La raison de leur infériorité numérique vient du fait que la femme est encore en majorité tenue écartée de la vie publique et elles apparaissent donc moins devant les tribunaux.
En ce qui concerne les peines des délits qu'elles ont en commun avec les hommes, comme le vagabondage ou les vols, leurs peines ne sont pas plus lourdes.

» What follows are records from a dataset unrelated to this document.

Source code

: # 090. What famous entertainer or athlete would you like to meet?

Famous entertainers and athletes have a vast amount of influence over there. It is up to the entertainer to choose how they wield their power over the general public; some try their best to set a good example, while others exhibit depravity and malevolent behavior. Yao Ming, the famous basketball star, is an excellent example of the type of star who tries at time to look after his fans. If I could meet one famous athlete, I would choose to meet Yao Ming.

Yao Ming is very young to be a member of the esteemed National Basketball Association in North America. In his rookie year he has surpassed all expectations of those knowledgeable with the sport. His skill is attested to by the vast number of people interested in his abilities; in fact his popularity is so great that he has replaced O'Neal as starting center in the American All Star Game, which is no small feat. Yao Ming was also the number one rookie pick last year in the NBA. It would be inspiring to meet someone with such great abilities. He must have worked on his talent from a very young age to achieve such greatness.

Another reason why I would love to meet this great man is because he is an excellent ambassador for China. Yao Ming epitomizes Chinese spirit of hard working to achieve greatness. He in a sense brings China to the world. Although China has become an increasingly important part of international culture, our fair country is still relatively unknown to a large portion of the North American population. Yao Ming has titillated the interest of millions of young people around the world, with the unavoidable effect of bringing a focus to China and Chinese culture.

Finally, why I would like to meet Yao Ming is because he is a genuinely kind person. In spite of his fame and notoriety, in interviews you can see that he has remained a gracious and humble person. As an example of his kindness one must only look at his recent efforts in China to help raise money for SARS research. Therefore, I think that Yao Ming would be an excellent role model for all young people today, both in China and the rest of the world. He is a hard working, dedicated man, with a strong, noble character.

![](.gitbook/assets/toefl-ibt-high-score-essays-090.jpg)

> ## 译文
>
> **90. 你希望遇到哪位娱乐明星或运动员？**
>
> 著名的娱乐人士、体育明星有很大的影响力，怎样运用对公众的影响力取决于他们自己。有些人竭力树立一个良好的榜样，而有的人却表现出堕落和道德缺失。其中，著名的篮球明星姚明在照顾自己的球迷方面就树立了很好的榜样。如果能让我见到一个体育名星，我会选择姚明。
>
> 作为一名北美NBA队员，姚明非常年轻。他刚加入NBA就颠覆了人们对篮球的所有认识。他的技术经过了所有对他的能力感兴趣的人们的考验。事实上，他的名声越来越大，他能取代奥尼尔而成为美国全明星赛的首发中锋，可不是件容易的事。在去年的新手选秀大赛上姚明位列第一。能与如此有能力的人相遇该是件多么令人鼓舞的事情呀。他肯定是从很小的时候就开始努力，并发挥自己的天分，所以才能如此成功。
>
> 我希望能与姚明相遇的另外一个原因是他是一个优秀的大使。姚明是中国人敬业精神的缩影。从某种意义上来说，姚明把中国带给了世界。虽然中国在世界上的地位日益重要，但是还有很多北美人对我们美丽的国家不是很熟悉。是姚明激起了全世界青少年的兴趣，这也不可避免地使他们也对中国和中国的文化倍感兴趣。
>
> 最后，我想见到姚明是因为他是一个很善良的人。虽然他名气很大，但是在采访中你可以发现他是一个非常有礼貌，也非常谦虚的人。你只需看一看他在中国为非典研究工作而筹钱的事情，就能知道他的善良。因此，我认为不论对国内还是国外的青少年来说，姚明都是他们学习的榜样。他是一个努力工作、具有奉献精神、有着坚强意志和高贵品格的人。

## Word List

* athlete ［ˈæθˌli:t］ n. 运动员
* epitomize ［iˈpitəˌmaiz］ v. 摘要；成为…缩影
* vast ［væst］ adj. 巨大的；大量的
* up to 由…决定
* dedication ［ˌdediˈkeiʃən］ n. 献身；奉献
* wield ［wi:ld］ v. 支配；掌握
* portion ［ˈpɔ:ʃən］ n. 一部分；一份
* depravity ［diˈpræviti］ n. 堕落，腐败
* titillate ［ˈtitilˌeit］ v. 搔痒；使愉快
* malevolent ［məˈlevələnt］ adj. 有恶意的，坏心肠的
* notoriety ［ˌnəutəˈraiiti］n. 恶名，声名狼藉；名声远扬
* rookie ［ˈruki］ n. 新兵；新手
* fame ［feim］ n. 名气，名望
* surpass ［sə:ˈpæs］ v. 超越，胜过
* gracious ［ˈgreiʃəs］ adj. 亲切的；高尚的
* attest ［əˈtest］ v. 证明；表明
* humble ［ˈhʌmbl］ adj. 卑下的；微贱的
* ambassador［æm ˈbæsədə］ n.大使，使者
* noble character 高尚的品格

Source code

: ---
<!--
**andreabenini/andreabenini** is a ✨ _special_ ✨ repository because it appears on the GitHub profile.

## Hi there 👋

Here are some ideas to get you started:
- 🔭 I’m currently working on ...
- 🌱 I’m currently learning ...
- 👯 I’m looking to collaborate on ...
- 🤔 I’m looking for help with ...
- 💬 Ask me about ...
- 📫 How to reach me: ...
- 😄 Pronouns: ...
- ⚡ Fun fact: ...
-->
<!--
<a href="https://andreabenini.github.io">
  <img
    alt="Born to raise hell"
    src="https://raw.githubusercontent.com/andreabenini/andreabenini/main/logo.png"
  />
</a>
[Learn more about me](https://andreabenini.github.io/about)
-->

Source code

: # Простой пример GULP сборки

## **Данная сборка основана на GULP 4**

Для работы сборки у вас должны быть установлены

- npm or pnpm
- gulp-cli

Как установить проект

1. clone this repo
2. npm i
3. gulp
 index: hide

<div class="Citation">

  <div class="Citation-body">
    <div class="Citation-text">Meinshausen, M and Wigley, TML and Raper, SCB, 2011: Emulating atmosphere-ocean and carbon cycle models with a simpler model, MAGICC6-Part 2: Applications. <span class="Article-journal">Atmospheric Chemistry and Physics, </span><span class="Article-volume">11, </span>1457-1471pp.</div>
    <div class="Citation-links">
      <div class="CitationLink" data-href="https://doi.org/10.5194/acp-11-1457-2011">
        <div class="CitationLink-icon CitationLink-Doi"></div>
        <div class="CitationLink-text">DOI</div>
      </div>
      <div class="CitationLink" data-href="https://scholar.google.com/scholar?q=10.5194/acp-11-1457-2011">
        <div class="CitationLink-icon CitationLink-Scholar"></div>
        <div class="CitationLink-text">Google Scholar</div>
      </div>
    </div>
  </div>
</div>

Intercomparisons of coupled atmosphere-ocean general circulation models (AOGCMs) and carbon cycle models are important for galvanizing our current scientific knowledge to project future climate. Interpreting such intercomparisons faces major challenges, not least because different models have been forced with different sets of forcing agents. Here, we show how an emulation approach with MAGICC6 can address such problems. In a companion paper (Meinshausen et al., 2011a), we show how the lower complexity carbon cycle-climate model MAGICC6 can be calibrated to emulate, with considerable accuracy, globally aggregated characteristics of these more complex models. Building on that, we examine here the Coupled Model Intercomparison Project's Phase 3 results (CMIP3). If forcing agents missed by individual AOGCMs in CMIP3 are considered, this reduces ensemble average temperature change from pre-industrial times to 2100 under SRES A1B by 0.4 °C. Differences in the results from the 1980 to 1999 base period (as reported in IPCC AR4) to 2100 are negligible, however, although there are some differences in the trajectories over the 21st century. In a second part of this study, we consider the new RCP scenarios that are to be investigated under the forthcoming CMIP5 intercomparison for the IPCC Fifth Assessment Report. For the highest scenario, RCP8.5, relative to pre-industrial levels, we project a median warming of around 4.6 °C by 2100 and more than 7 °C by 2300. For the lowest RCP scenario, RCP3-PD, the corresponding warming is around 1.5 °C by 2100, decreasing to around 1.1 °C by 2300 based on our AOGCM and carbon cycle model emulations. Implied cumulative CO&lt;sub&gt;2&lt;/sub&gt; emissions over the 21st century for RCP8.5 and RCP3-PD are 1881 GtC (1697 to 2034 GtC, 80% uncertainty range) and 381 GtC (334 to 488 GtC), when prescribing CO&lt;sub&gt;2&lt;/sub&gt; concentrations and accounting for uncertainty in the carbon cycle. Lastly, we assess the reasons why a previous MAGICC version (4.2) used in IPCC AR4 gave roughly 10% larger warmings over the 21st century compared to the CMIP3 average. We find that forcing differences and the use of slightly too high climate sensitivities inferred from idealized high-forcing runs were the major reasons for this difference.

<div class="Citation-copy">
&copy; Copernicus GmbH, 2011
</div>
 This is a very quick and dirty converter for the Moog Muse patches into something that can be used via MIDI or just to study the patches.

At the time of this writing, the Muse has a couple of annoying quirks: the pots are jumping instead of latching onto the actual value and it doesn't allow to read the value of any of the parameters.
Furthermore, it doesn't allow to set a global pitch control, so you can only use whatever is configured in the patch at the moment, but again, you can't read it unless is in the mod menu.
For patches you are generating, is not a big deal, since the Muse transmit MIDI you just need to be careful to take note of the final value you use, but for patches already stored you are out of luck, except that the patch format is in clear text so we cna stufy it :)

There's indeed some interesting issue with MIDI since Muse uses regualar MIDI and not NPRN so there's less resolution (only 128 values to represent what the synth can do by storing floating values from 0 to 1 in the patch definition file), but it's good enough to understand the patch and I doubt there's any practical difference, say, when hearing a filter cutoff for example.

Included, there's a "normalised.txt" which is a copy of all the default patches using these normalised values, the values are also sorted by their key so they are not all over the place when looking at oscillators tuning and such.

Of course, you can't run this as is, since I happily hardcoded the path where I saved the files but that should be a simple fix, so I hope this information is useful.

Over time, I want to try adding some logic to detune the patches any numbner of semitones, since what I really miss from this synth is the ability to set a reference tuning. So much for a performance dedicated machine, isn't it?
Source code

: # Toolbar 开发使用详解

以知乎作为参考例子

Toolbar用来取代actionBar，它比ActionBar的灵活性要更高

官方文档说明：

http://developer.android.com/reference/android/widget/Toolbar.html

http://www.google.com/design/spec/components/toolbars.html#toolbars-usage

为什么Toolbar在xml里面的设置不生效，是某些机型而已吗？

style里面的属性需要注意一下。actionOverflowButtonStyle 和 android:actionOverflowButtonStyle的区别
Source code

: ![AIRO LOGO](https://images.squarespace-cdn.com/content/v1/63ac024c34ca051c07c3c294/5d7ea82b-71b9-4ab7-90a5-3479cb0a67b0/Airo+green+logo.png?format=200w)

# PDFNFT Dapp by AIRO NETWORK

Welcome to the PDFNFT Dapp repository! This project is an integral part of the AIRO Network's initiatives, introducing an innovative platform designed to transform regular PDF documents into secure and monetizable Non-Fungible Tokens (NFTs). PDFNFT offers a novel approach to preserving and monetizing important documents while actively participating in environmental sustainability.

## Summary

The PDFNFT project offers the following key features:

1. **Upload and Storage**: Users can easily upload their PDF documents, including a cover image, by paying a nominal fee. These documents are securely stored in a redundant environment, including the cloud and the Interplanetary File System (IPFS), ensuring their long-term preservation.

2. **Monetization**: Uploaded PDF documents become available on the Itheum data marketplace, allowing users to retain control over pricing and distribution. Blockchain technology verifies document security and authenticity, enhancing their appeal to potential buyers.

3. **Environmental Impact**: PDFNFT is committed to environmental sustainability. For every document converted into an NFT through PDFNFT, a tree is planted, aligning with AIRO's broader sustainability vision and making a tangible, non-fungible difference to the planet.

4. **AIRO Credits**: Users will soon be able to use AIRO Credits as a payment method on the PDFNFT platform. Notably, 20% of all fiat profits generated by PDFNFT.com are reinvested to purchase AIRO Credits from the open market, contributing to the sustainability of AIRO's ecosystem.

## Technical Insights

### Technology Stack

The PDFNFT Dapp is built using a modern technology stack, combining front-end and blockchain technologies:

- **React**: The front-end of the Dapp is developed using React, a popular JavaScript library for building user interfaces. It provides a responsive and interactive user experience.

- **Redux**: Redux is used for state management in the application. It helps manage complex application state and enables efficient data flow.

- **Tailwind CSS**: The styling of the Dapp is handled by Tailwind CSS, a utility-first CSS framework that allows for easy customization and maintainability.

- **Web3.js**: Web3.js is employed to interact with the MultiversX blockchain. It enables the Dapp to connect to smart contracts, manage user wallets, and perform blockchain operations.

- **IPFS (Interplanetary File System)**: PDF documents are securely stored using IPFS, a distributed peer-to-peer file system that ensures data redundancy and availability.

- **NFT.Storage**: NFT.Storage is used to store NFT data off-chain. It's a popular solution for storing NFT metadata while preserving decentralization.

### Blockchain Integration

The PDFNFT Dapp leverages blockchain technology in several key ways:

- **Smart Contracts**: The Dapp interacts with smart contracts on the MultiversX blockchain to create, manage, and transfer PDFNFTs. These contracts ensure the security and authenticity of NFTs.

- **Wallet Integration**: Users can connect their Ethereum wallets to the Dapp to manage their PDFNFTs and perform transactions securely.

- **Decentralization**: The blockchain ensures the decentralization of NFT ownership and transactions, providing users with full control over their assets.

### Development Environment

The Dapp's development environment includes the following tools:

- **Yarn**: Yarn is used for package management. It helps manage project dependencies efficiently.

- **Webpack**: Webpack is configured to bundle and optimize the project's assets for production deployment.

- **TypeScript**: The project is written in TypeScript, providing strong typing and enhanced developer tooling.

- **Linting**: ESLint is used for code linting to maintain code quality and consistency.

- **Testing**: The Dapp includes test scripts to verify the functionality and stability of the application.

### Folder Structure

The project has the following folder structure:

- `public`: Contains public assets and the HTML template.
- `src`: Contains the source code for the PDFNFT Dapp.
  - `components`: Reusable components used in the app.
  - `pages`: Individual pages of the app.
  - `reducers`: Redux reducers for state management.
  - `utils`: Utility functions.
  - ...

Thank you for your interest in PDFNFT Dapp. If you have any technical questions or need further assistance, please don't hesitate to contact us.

Les enfants détenus de Louviers :  au XIXe siècle, les enfants sont reconnus comme des êtres différents des adultes mais ils ne sont pas punis différemment et doivent assumer leurs fautes. Malgré les tentatives de protection de l'enfant par le code pénal, les jeunes sont toujours enfermés parmi les adultes et ce tout au long du siècle car même lorsque des maisons de correction ou des colonies agricoles sont ouvertes, ils passent encore un tong moment avant leur transfert dans les prisons départementales. C'est dans la seconde moitié du siècle qu'ils sont envoyés dans des maisons spéciales pour les jeunes et qui ne pratiquent pas la mixité. Ce sont des maisons de correction ou des colonies pénitentiaires, les garçons sont envoyés aux Douaires à Gaillon pour 70% d'entre eux et les filles sont envoyées à l'atelier refuge de Darnétal (56%) ou dans des écoles de réforme (comme celle de Saint-Joseph à Frasnes le Château).
Les jeunes détenus subissent les mêmes difficultés conjoncturelles que les adultes et sont enfermés pour les mêmes délits. Près de 80% d'entre eux le sont pour des vols, 15% pour vagabondage ou mendicité…
 
Conclusion
 
L'étude de la prison de Louviers est un cas concret du télescopage entre les réalités d'en haut que sont les lois, les décrets et les circulaires, les sources officielles et la réalité que le dépouillement des archives permet d'entrevoir, c'est à dire la vie des hommes et des femmes qui subissent ou qui travaillent en prison. A travers cette étude, c'est l'échec des idées généreuses et philanthropiques de 1791 qui est mis en évidence. Dès le départ, les conditions matérielles rendent irréalisables les bonnes volontés. En outre, la négligence, la méchanceté et la cupidité de certains gardiens enlèvent à la détention ses vues philanthropiques. L'Etat a laissé pourrir la situation par son manque d'engagement financier et son désintérêt pour la question pénitentiaire. La réelle nouveauté de cette prison réside bien dans l'apparition de multiples intervenants en son sein et dans le début de sa « privatisation ».
La population carcérale de cette prison de Louviers nous donne à voir la misère du XIXe siècle. C'est le petit peuple qui est enfermé. L'étude de la population carcérale s'apparente de toute évidence à une étude de la misère et de la dépravation de la société du XIXe siècle. Avec cette prison du XIXe siècle, n'est-ce pas l'ancien régime qui perdure sous bien des aspects un régime alimentaire plus que juste qui affaiblit les corps et les esprits, le coucher sur la paille et des inégalités qui y persistent. Bâtiment inadapté, des règlements tâtonnants et uniquement disciplinaires, personnel incompétent ou qui ne peut mieux faire, voilà quelle est la réalité de la prison de Louviers et des prisons départementales en général.